We expect that we'll still have to come up to Seattle for surgery follow up and then regular ortho check-ups.  But hopefully, this will be the last big thing that we need to do here.   Sarah and I are very happy with the surgical and nursing team at Seattle Children's.  Dr. White's understanding of the complexity of the disease and his technical skill validated our decision to haul our butts up and back to Seattle a couple of times a year.  And the post-surgery doctors and nursing staff, really stepped up this time and really went above and beyond to tailor Ethan's care to his developmental level and trauma background. 

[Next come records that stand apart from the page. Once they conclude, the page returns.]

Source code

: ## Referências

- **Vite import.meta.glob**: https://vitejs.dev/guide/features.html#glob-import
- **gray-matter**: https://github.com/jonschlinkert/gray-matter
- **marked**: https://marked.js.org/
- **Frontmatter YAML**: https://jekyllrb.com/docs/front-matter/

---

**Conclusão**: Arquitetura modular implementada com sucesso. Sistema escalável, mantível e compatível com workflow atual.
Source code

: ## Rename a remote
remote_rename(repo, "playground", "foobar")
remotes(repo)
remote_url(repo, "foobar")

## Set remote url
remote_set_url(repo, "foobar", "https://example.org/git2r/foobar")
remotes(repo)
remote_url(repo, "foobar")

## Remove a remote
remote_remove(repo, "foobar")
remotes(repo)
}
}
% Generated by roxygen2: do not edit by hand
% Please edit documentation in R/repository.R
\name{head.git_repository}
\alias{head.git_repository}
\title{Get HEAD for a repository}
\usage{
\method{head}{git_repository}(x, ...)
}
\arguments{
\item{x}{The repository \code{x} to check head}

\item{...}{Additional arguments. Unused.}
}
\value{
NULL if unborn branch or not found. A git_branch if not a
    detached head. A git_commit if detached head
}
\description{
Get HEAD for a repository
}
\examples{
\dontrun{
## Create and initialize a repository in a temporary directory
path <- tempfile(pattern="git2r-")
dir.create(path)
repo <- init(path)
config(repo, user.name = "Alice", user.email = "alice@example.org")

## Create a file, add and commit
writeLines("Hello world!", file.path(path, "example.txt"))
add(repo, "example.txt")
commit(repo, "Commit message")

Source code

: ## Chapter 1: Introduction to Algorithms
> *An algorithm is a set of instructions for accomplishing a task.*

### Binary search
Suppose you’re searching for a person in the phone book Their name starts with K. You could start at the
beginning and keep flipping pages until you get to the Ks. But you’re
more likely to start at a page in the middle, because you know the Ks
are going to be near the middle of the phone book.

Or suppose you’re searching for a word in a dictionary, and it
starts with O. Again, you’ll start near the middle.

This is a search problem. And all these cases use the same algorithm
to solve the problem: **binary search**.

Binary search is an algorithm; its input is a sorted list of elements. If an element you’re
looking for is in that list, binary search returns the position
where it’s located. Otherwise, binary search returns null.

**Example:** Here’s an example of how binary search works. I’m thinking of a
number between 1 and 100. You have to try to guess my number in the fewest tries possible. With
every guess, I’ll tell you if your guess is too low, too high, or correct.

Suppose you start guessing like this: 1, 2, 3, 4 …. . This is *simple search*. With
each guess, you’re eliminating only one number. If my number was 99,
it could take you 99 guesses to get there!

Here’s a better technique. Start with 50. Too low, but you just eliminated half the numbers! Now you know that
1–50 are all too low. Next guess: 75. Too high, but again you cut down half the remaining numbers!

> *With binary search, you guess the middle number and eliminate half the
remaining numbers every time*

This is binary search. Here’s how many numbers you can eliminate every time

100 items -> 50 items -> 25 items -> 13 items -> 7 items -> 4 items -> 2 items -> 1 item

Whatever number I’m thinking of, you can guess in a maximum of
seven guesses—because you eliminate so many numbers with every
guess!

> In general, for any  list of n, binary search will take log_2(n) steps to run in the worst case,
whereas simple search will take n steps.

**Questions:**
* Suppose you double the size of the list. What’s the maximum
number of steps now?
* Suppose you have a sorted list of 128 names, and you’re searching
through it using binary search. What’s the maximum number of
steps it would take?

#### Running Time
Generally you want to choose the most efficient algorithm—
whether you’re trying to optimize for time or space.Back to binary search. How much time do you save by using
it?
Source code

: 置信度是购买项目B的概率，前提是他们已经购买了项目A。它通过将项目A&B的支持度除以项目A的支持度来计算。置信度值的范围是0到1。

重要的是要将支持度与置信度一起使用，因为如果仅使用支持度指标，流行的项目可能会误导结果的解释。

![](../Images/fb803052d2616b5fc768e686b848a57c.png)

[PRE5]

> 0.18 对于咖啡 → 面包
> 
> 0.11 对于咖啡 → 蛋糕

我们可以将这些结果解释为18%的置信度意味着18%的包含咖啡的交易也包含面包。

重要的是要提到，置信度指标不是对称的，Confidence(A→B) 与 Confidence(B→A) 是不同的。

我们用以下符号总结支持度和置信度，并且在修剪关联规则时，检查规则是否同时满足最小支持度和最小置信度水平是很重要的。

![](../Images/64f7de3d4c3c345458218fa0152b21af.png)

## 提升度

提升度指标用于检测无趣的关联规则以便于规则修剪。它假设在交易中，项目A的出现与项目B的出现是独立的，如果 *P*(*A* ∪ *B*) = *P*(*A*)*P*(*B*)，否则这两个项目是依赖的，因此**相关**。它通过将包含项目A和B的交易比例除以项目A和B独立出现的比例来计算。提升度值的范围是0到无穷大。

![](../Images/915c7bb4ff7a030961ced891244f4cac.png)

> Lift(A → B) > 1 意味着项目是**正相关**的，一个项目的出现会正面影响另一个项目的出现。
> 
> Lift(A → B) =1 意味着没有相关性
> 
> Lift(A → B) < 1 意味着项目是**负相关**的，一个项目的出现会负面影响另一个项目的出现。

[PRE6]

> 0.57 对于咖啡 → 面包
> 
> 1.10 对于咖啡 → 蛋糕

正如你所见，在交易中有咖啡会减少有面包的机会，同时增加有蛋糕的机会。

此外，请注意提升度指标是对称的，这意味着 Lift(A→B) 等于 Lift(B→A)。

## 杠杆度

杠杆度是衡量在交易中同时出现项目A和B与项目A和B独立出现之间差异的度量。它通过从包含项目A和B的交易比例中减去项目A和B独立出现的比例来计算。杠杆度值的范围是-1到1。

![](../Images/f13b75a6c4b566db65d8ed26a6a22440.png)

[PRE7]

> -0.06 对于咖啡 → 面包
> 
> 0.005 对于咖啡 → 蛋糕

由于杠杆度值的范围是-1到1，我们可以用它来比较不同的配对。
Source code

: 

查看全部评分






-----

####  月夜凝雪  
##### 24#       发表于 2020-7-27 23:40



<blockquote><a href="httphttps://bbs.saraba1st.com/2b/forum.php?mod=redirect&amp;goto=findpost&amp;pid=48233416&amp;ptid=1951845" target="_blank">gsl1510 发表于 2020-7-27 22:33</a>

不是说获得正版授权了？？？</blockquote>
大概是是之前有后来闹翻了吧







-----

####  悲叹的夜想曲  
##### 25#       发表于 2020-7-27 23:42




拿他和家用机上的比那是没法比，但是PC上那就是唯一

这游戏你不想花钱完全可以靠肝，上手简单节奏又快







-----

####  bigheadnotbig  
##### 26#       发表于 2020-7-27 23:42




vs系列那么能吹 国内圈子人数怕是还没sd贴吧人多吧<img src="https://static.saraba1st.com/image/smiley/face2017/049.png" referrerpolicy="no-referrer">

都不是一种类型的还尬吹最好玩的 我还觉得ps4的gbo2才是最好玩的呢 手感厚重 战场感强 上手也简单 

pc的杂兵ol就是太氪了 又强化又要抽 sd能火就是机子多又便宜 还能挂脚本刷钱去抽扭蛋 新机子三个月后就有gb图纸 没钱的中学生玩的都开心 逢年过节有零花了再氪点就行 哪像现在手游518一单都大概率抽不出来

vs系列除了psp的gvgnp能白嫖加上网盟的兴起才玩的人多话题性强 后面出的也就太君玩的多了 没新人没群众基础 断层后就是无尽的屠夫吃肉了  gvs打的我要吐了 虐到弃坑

For other MPS families, we'll add that we're much less happy with the hospital management at SCH and how well the hospital as a whole understands the needs of MPS patients. As you may recall, SCH almost cancelled Ethan's surgery because they didn't have enough intensive care resources to care for him post surgery.  After we were discharged, Sarah and I wrote a long letter to the hospital management and CEO detailing how an arbitrary surgery delay would impact patients like Ethan and families like ours.   We recently heard back from one of their VPs and it sounds like they talked a lot about our concerns but then decided they were right all along and just wrote us off.   We'll give them one more go to see if we can get through to them before we throw in the towel.  But I think we're pretty glad that we don't need to decide whether or not to pursue other big procedures up here or go elsewhere.

But, that's not a big thing for us right now.  The major point for us is that we're done for awhile.  It's time to let Ethan be Ethan and time for smiling and laughter and more growth.